Task to carry out:
Copy every line of the records below where the word "Final" occurs.
----- Data to use -----
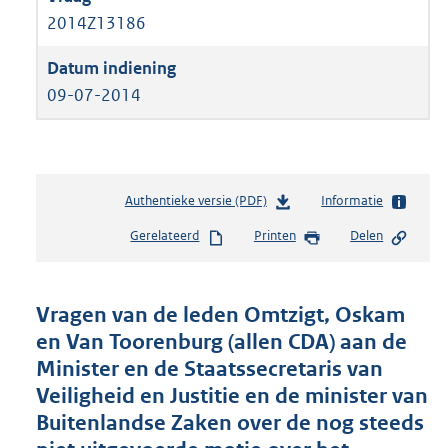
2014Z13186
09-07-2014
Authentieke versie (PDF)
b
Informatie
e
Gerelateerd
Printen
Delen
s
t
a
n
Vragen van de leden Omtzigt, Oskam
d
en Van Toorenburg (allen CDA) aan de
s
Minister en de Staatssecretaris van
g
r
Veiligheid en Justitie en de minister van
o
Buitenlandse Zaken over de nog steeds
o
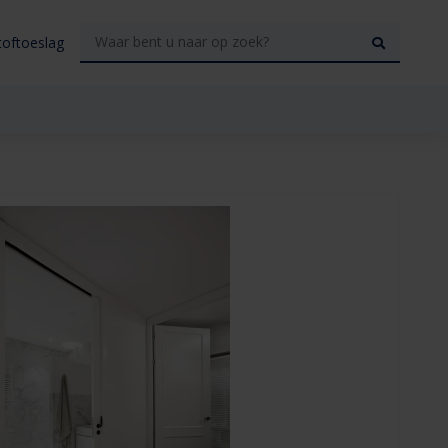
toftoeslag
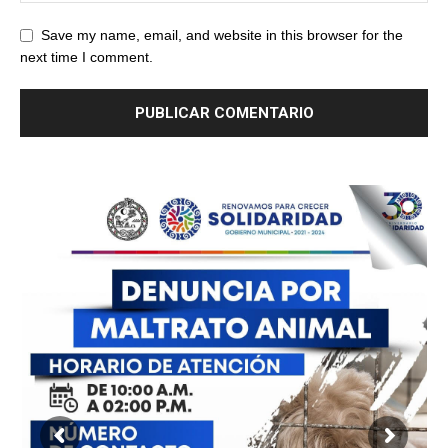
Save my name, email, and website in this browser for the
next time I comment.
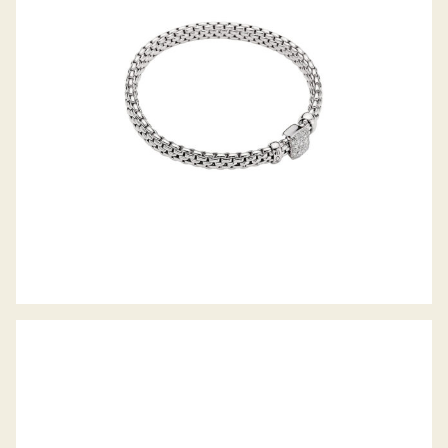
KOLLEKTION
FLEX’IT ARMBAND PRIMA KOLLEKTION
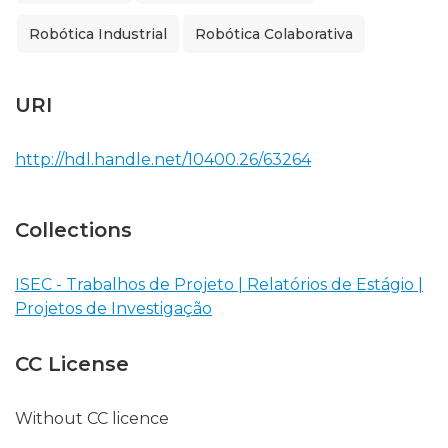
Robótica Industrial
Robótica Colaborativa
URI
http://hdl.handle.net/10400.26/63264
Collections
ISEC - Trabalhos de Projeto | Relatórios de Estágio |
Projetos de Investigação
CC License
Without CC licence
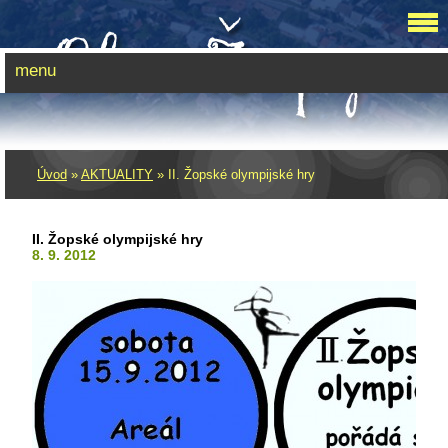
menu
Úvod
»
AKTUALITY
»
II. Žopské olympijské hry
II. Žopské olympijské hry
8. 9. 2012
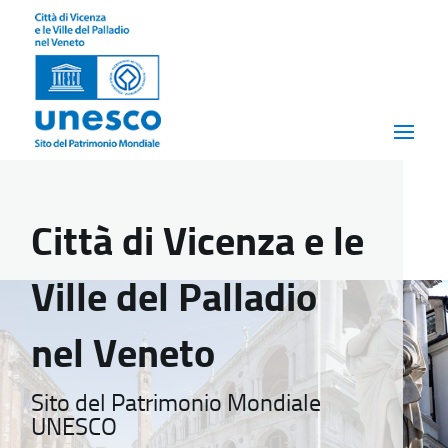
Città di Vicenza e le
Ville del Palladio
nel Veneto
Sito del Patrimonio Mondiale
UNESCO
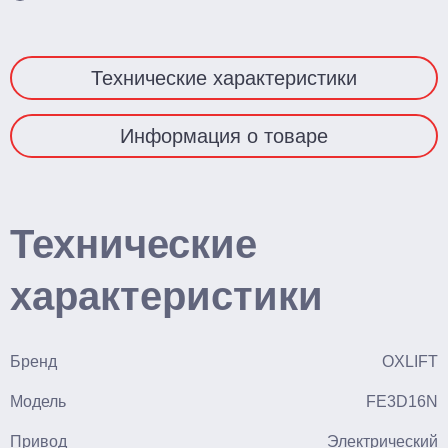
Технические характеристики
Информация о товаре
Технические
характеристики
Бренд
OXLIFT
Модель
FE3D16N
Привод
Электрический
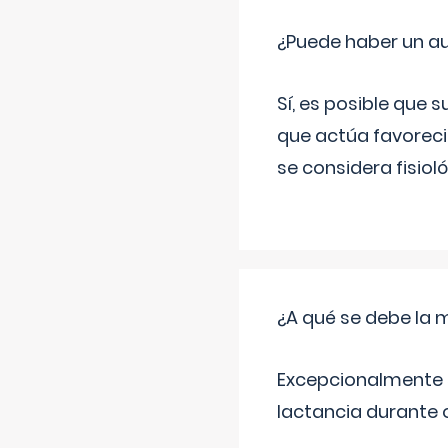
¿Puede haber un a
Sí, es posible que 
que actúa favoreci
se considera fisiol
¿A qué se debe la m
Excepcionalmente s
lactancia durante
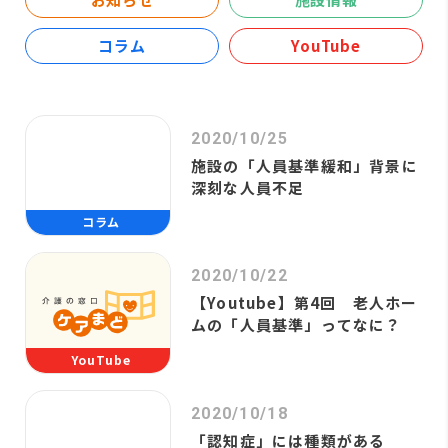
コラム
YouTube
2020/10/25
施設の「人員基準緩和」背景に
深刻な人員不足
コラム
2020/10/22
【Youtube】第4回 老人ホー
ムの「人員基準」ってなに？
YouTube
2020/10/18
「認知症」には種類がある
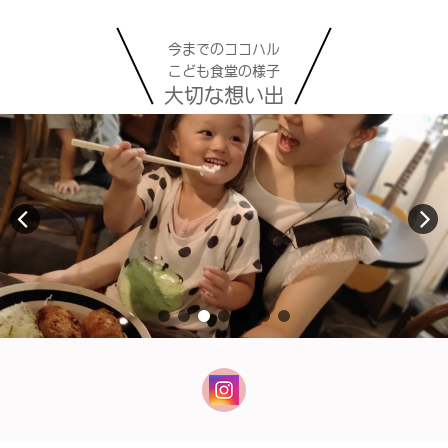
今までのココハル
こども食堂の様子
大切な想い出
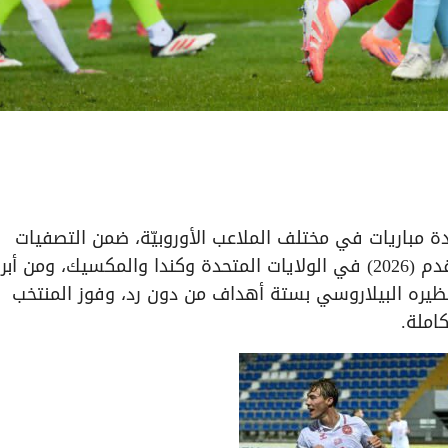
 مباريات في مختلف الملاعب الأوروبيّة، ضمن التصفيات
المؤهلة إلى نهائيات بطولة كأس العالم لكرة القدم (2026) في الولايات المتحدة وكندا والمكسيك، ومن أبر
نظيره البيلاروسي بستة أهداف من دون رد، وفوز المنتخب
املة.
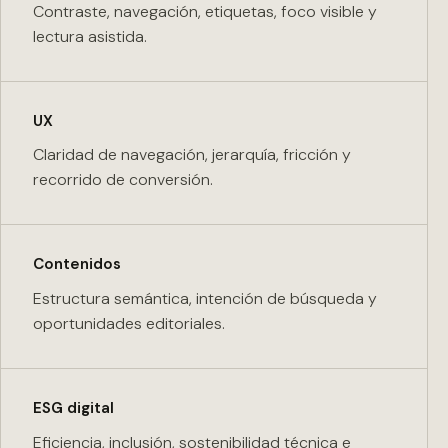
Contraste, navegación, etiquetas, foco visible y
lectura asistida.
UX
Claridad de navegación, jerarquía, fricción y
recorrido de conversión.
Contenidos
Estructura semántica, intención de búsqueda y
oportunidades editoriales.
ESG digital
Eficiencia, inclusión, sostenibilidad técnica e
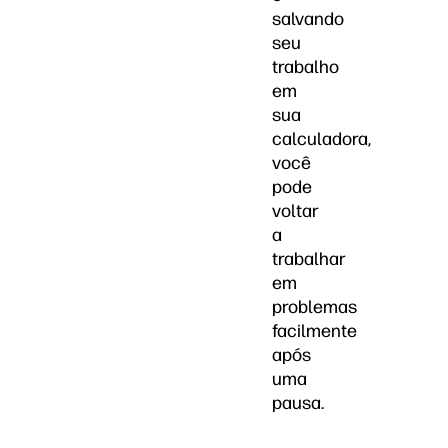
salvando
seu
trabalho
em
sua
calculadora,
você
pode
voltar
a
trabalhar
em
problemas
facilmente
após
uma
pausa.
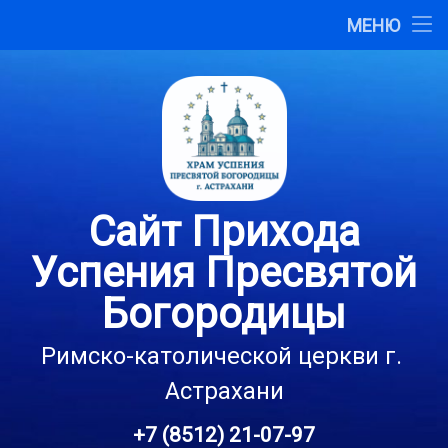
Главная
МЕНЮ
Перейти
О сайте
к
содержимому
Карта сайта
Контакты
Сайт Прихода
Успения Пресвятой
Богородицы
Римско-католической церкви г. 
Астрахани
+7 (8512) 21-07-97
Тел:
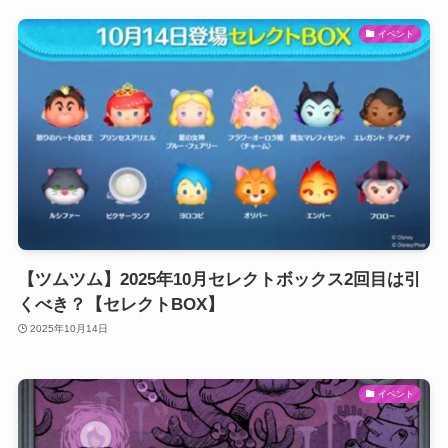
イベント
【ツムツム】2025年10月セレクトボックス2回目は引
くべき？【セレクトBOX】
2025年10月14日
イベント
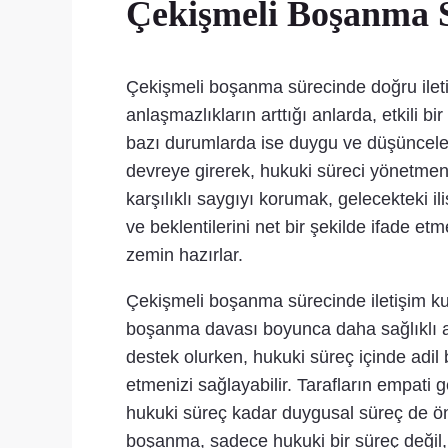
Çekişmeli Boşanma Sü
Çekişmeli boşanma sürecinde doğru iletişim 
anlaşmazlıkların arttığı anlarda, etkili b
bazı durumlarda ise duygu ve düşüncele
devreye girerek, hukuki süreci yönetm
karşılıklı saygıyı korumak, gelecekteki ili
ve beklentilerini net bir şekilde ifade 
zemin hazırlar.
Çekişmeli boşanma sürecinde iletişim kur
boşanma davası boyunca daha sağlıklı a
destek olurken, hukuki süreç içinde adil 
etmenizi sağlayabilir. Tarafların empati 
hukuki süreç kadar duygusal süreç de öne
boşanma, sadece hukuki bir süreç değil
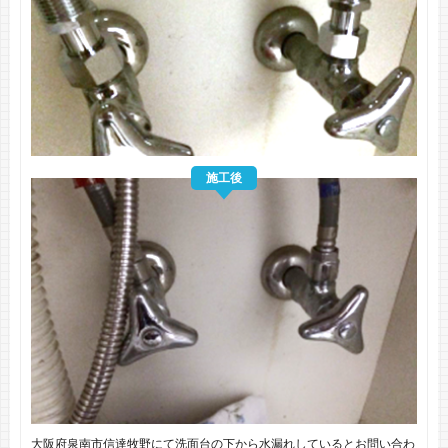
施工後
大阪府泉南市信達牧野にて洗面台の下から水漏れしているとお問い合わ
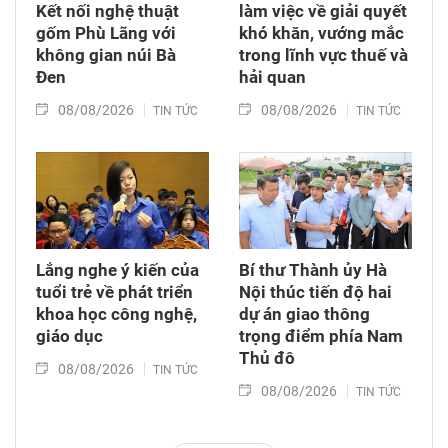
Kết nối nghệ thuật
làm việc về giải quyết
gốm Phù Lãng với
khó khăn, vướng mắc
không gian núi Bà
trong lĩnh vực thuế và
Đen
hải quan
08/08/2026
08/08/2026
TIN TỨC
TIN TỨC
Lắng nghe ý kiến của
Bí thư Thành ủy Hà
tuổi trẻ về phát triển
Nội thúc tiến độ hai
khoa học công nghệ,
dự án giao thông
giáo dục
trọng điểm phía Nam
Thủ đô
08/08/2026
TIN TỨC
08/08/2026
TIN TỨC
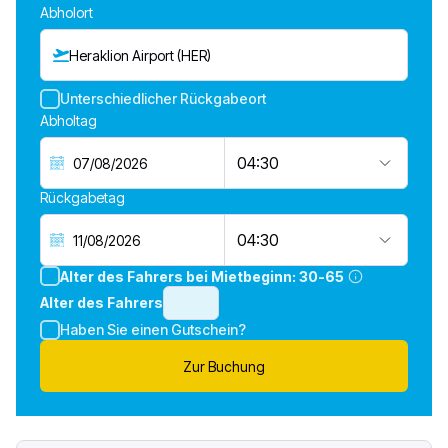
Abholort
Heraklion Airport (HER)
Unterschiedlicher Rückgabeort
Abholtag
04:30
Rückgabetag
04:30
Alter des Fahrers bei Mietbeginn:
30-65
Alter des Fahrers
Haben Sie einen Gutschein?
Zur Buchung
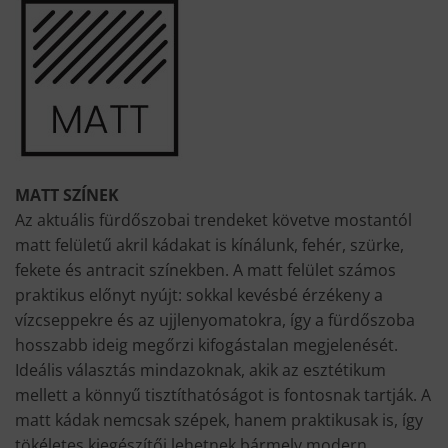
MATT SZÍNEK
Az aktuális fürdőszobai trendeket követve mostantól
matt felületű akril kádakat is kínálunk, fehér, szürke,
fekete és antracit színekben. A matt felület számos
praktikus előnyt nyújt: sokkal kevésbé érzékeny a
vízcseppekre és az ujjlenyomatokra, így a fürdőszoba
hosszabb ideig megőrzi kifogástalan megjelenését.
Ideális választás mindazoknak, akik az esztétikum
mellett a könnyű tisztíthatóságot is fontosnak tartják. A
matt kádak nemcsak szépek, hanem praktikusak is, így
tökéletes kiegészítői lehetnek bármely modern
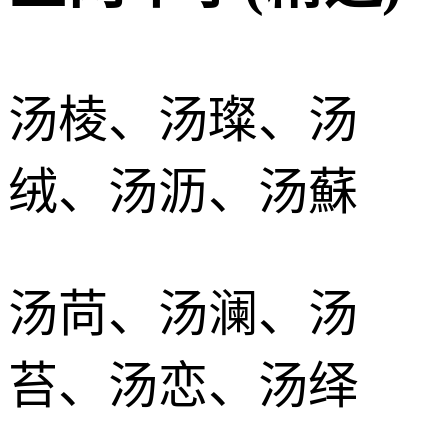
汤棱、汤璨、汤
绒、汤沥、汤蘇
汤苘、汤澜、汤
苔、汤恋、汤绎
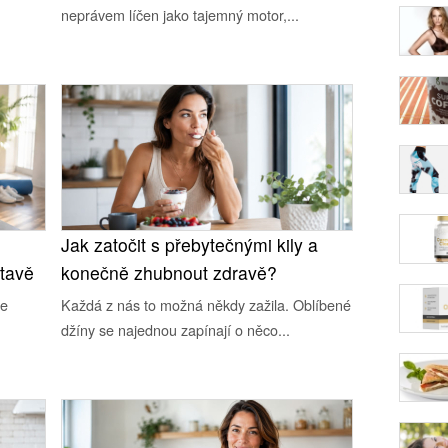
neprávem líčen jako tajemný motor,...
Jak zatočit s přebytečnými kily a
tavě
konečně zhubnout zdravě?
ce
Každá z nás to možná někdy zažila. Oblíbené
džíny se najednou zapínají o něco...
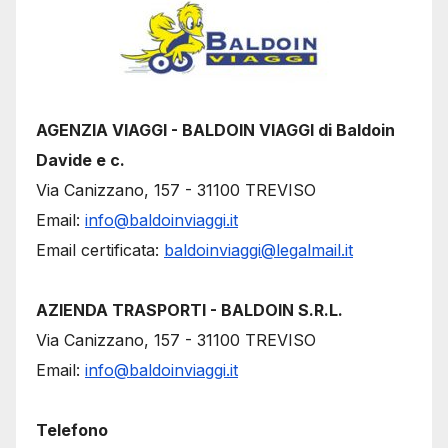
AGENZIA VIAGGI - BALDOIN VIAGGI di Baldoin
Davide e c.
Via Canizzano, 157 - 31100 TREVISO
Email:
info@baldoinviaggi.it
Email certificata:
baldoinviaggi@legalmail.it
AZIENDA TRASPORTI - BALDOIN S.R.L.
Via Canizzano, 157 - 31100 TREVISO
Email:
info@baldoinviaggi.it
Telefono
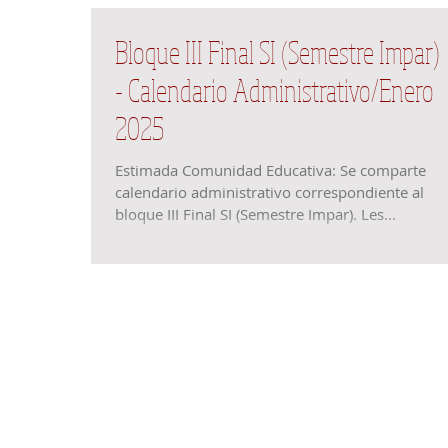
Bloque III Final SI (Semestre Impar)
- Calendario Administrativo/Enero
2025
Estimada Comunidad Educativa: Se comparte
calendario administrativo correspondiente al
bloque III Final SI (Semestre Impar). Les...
-----
Response area:
Bloque III Final SI (Semestre Impar)
bloque III Final SI (Semestre Impar). Les...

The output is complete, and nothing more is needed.